> _Reading text_:
****************
Detection of Flavonoid Content
The flavonoid contents of the aerial parts and roots of A. limbata were determined using the below procedure. The plant extract (MEAL) was added to a container with 2 mL of 10% AlCl3 and 7.2 mL of ethanol. After 40 min, the mixture was transferred into a cuvette for spectrophotometric evaluation (430 nm), and the flavonoid concentration was determined by the equation obtained from the calibration range using quercetin as a reference ingredient. That is, y = 0.0019x + 0.0558 and R2 = 0.9844.
Ethical Approval
The laboratory handling of animal rats follows the international regulations for animal care set by National scientific instructions (MacArthur Clark and Sun 2020). The study protocol was approved by the Tishk International University (No. 12, 19/11/2023, M.A.A.).
Chemicals
The hepatotoxic inducer (Thioacetamide, TAA) and standard silymarin drug were obtained from Sigma-Aldrich (Merk, Germany). TAA was dissolved in a flask containing 10% Tween 20, liquefied, and used as a stock solution. TAA solution was given by intraperitoneal injection (3 doses weekly) to rats for 2 months. The reference drug (silymarin) was prepared in 10% tween 20, which was given in 50 mg/kg to rats (Abood et al. 2020). Ketamine and Xylazine anesthesia were purchased from Bayer Company, Istanbul, Turkey.
****************
> _Saved entries_:

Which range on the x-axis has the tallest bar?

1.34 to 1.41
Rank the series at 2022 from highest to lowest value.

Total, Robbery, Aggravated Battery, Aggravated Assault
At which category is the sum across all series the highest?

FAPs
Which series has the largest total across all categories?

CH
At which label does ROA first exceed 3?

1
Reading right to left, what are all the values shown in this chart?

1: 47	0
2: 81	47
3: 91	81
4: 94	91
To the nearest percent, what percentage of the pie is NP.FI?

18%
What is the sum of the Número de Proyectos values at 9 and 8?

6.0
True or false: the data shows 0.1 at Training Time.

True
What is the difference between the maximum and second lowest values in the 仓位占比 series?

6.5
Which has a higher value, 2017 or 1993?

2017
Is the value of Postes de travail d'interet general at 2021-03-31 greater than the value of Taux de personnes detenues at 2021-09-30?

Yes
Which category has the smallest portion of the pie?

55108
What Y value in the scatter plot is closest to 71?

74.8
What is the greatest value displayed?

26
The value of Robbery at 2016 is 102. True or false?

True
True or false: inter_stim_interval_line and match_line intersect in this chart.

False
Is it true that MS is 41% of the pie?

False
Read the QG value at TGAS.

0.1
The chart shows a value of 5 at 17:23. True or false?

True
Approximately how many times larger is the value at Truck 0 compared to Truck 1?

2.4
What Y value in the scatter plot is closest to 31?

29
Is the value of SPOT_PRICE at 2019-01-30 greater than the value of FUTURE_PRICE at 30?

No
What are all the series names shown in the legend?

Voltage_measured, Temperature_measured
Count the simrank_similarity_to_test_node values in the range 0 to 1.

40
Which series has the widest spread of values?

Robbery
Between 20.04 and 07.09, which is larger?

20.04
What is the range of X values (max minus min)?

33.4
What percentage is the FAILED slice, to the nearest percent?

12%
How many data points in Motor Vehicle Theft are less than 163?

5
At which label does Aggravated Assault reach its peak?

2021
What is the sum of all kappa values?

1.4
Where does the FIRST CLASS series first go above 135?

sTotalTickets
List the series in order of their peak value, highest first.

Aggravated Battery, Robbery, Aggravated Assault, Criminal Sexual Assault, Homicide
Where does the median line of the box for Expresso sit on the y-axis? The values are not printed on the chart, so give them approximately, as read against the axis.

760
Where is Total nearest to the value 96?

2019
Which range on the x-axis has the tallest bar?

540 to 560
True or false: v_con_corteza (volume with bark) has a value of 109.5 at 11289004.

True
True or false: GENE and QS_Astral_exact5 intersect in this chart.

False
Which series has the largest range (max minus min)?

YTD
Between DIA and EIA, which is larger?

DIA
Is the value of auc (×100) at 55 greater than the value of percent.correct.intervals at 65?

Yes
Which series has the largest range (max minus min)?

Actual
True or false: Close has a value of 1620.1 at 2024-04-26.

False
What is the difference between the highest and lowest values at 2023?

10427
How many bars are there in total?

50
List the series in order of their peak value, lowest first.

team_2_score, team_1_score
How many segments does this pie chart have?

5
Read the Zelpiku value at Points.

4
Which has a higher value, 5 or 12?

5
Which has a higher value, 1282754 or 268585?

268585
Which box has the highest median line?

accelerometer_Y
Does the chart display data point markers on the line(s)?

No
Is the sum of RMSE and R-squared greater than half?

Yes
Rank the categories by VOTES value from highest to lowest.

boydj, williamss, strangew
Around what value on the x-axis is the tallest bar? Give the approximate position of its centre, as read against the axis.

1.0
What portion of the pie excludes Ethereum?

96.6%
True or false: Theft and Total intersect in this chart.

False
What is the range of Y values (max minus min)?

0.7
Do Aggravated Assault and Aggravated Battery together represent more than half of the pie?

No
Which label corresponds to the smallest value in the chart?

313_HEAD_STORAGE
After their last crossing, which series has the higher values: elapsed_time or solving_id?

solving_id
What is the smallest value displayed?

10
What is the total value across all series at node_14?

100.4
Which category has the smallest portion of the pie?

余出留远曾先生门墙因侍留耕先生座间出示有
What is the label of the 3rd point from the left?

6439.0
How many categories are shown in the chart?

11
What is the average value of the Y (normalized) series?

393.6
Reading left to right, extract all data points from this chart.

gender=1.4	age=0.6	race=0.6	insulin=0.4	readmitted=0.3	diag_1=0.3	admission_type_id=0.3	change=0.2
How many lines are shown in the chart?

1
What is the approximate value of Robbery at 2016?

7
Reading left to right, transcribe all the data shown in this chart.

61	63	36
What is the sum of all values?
****************
> _Required work_:
[A] Translate this sentence from the methods text into Spanish: "Ketamine and Xylazine anesthesia were purchased from Bayer Company, Istanbul, Turkey."
[B] Write the next part of the methods text on flavonoid detection, ethical approval and chemicals, starting after its last sentence.
You do not need the saved data to do the tasks.

> _Answers to each task_:
[A] La anestesia con ketamina y xilacina se adquirió de la empresa Bayer, Estambul, Turquía.

[B]
Acute Toxicity Experiment
Sprague Dawley male rats (7–8 weeks) weighing about 170–180 g were obtained from the Faculty of Science, Cihan University-Iraq. Thirty rats were distributed into three wide-mesh wire cages (avoiding coprophagia), and they had a standard diet and tap water for 7 days of adaptation (Ahmed et al. 2024b). After that, the three rat clusters underwent overnight fasting and they were treated as follows the next day:
Hepatoprotective Trial
Experimental Design
Thirty mature male rats were obtained from the Faculty of Science, Cihan University-Iraq. The animals were housed in plastic cages (7 animals each) at a temperature of 25°C and 70% humidity, with 12 h light/ dark cycle, and had free access to standard rodent diet and water.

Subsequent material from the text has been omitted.